WHAT THIS TASK INVOLVES: What lines of the data hold the string "Salinity"? Pull each one out.
--- RECORDS FOR THIS EXERCISE Enclosed Below ---
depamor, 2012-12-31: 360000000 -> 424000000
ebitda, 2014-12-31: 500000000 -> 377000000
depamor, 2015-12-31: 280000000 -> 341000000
--- End of Enclosed RECORDS FOR THIS EXERCISE ---
--- RECORDS FOR THIS EXERCISE Enclosed Below ---
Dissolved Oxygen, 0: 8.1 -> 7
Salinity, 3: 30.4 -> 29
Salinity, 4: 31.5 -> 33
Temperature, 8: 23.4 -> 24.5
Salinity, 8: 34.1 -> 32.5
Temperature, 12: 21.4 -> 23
--- End of Enclosed RECORDS FOR THIS EXERCISE ---
--- RECORDS FOR THIS EXERCISE Enclosed Below ---
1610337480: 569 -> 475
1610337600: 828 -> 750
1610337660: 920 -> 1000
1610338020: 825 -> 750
--- End of Enclosed RECORDS FOR THIS EXERCISE ---
ANSWER TO THIS EXERCISE:
Salinity, 3: 30.4 -> 29
Salinity, 4: 31.5 -> 33
Salinity, 8: 34.1 -> 32.5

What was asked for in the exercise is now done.